• What the task asks: Begin at the line that has "collectors: F. A. McClure" and stop after the line that has "state / province: Sumatra". Give those entry lines again with "catalogue / barcode" replaced by "catalog number" and everything else unchanged.

• Dataset records:
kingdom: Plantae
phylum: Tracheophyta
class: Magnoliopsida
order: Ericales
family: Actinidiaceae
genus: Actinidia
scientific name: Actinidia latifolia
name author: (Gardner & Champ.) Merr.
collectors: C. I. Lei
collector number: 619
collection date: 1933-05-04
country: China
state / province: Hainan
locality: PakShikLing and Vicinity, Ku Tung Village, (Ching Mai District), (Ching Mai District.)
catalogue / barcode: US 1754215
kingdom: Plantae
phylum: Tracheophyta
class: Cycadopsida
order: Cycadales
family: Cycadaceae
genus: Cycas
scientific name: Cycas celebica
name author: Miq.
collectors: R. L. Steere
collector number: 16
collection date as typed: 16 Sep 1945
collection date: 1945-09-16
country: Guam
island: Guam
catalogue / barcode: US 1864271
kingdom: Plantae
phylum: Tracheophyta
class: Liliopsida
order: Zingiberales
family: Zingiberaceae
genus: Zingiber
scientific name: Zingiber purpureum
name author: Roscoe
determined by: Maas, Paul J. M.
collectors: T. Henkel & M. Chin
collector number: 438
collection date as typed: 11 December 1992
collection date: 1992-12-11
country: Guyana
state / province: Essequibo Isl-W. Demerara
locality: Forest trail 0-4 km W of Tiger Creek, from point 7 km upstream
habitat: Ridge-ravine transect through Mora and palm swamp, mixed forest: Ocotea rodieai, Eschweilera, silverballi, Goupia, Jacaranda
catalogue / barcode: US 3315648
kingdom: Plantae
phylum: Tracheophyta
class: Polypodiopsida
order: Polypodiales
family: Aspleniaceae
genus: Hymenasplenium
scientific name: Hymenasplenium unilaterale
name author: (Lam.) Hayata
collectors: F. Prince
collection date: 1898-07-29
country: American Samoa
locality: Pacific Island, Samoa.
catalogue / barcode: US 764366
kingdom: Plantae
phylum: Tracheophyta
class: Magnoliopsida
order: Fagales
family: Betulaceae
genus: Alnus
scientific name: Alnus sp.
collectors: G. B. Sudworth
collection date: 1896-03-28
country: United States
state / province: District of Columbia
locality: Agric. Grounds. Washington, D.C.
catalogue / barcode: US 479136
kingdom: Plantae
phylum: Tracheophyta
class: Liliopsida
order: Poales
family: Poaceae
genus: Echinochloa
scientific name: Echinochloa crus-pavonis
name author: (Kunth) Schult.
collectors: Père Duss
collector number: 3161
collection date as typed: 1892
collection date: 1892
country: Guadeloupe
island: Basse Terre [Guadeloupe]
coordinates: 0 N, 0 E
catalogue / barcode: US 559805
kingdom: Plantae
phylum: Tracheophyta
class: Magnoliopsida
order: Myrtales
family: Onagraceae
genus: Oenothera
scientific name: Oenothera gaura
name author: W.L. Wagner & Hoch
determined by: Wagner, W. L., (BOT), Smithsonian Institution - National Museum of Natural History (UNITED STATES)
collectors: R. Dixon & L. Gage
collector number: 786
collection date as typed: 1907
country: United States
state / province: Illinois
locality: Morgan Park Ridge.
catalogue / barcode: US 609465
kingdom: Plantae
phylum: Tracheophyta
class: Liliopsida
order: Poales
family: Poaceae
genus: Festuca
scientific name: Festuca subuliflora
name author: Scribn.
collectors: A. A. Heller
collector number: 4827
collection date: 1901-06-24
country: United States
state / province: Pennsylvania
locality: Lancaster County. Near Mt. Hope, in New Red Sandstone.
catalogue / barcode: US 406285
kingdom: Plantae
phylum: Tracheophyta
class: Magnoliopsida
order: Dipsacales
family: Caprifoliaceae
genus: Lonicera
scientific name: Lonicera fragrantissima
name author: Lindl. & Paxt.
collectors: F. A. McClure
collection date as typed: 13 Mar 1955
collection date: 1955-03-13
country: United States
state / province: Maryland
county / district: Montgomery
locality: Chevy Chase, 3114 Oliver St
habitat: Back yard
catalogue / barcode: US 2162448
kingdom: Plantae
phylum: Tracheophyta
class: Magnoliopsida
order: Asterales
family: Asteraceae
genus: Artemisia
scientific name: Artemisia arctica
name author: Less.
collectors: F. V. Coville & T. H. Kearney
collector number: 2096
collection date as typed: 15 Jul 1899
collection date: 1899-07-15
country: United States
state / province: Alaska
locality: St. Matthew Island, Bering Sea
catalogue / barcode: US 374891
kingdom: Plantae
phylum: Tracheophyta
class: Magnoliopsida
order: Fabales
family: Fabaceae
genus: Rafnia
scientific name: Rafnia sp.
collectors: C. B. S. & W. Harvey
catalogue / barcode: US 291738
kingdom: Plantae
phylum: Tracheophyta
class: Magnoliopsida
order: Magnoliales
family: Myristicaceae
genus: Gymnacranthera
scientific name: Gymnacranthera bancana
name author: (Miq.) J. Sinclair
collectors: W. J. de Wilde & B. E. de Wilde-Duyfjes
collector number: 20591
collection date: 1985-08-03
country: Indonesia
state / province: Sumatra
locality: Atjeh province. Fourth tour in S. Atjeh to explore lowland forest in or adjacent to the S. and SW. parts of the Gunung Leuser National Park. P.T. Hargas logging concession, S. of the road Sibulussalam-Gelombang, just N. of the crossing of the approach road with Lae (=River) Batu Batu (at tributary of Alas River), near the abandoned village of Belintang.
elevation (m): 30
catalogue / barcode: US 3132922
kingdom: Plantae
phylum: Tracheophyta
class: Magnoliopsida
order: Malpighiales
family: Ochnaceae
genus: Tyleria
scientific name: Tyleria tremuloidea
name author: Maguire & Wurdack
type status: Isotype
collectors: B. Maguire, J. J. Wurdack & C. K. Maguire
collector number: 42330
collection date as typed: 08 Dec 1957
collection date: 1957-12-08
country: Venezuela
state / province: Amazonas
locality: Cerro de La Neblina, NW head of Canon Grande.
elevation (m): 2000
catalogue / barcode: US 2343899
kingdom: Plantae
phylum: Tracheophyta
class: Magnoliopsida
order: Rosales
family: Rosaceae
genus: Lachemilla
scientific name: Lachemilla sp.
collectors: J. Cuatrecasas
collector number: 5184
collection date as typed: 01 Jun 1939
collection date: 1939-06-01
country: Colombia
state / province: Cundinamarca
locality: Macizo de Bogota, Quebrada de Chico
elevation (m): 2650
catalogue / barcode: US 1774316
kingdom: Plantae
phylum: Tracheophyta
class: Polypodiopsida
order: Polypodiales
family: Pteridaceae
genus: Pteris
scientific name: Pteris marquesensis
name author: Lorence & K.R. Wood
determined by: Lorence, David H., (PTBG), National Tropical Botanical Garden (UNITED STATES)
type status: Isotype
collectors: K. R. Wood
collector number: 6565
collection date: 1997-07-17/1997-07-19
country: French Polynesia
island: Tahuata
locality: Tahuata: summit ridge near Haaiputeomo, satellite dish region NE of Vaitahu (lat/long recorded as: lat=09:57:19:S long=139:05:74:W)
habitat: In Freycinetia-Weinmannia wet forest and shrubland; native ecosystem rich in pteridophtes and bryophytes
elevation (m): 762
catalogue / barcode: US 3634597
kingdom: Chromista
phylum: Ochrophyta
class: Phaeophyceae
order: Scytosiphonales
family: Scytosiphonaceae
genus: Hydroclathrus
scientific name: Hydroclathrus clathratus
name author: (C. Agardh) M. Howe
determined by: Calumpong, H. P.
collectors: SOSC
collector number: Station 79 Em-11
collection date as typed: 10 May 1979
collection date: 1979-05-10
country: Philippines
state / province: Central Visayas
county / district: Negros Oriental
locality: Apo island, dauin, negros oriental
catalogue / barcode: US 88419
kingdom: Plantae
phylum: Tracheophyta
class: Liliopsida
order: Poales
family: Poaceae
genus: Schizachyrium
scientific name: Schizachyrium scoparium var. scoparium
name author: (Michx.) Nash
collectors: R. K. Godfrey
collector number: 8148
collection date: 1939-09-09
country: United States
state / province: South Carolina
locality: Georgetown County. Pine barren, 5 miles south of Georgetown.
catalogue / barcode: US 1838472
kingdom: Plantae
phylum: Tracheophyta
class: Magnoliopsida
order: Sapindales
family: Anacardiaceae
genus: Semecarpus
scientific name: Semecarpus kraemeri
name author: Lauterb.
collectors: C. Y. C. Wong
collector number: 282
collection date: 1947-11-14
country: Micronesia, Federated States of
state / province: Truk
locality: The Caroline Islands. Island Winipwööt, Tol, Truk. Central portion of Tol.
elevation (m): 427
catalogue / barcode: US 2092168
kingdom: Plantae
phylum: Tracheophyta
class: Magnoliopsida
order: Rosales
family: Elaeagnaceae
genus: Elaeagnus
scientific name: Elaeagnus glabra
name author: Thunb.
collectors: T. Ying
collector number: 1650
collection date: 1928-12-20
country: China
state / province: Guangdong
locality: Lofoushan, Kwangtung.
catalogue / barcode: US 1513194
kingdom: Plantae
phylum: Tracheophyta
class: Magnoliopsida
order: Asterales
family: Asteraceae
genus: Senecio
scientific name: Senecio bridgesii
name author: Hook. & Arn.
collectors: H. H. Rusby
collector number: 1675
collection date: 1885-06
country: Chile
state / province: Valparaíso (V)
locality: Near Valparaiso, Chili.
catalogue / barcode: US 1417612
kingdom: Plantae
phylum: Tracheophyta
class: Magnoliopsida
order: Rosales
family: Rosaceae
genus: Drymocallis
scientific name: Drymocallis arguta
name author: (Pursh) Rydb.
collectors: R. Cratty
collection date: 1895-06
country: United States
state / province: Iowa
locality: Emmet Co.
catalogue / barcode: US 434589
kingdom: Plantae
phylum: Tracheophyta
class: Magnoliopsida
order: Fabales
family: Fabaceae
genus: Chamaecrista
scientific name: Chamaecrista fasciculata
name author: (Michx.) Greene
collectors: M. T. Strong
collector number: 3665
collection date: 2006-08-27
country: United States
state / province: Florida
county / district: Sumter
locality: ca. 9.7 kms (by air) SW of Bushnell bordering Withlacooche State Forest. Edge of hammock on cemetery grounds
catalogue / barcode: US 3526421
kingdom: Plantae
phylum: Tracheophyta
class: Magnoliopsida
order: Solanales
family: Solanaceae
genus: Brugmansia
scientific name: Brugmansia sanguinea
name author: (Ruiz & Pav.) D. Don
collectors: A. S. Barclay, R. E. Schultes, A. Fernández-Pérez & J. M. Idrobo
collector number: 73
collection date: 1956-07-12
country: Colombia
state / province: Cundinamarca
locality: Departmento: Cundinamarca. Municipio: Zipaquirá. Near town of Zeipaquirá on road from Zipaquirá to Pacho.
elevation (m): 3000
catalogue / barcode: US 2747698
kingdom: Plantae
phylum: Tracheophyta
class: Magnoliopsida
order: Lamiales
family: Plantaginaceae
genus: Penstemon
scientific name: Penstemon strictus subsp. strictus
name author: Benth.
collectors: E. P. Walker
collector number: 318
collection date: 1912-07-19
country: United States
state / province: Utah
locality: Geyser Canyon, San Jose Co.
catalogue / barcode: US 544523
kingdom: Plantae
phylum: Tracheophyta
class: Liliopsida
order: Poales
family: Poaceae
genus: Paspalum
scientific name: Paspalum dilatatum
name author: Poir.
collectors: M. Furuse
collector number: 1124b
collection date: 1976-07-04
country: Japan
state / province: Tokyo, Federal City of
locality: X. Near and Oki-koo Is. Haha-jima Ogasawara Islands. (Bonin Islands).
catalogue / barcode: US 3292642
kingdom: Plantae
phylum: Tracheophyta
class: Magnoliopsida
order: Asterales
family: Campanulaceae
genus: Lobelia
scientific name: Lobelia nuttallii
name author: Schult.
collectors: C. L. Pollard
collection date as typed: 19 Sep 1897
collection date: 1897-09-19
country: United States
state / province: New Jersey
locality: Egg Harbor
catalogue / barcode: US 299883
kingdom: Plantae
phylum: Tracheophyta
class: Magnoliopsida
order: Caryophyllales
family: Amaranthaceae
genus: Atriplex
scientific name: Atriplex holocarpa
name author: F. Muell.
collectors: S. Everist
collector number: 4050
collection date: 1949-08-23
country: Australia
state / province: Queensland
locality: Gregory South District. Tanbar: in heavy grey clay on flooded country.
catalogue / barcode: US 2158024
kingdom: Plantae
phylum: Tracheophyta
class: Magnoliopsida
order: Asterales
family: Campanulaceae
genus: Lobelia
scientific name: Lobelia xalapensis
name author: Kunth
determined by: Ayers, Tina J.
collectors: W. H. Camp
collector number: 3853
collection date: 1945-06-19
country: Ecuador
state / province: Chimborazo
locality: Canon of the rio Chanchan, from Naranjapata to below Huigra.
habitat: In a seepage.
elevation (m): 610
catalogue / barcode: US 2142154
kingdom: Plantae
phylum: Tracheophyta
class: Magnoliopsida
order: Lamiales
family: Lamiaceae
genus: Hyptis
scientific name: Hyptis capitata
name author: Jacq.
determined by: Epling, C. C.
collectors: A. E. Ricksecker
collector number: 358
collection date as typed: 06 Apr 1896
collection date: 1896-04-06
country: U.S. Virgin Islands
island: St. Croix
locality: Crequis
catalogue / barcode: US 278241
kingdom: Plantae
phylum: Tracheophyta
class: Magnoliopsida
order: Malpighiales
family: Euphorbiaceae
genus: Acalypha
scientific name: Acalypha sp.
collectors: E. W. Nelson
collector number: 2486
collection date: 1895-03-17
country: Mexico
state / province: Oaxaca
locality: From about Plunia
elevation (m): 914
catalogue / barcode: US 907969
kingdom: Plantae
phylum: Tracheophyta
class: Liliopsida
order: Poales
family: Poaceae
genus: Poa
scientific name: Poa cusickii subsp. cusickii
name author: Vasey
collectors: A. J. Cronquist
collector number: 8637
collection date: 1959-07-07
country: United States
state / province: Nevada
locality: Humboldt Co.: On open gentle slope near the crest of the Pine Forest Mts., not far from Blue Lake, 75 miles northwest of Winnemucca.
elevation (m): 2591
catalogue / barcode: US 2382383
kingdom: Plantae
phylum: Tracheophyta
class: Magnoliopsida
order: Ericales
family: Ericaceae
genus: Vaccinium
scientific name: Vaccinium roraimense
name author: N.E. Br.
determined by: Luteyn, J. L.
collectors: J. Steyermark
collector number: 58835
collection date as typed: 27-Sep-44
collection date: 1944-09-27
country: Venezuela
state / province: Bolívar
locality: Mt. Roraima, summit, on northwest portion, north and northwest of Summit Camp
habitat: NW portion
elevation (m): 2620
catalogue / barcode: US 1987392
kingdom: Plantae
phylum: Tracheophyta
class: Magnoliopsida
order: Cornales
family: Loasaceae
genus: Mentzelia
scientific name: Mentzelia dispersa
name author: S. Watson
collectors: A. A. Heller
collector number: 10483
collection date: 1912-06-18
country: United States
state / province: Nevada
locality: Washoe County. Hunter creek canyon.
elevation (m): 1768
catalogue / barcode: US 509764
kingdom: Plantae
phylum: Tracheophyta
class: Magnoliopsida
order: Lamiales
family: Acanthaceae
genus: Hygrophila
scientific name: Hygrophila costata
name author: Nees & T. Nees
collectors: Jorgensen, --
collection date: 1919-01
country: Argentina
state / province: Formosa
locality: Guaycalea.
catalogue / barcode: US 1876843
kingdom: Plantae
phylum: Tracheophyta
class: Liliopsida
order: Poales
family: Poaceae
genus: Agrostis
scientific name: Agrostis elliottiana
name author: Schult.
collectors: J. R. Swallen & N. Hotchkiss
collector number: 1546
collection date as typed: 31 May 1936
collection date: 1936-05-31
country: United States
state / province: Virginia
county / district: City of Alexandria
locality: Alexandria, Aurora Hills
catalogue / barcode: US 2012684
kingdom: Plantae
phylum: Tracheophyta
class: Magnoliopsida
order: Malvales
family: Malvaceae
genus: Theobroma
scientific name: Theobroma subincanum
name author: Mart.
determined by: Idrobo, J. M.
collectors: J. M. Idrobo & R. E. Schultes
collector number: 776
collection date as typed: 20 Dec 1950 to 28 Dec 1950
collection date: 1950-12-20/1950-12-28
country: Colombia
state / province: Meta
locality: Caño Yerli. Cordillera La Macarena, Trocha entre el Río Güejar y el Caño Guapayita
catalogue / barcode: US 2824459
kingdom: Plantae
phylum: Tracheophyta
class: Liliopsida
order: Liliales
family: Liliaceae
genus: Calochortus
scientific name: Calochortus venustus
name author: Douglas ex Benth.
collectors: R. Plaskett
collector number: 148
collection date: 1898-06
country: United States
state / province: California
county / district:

• The result:
collectors: F. A. McClure
collection date as typed: 13 Mar 1955
collection date: 1955-03-13
country: United States
state / province: Maryland
county / district: Montgomery
locality: Chevy Chase, 3114 Oliver St
habitat: Back yard
catalog number: US 2162448
kingdom: Plantae
phylum: Tracheophyta
class: Magnoliopsida
order: Asterales
family: Asteraceae
genus: Artemisia
scientific name: Artemisia arctica
name author: Less.
collectors: F. V. Coville & T. H. Kearney
collector number: 2096
collection date as typed: 15 Jul 1899
collection date: 1899-07-15
country: United States
state / province: Alaska
locality: St. Matthew Island, Bering Sea
catalog number: US 374891
kingdom: Plantae
phylum: Tracheophyta
class: Magnoliopsida
order: Fabales
family: Fabaceae
genus: Rafnia
scientific name: Rafnia sp.
collectors: C. B. S. & W. Harvey
catalog number: US 291738
kingdom: Plantae
phylum: Tracheophyta
class: Magnoliopsida
order: Magnoliales
family: Myristicaceae
genus: Gymnacranthera
scientific name: Gymnacranthera bancana
name author: (Miq.) J. Sinclair
collectors: W. J. de Wilde & B. E. de Wilde-Duyfjes
collector number: 20591
collection date: 1985-08-03
country: Indonesia
state / province: Sumatra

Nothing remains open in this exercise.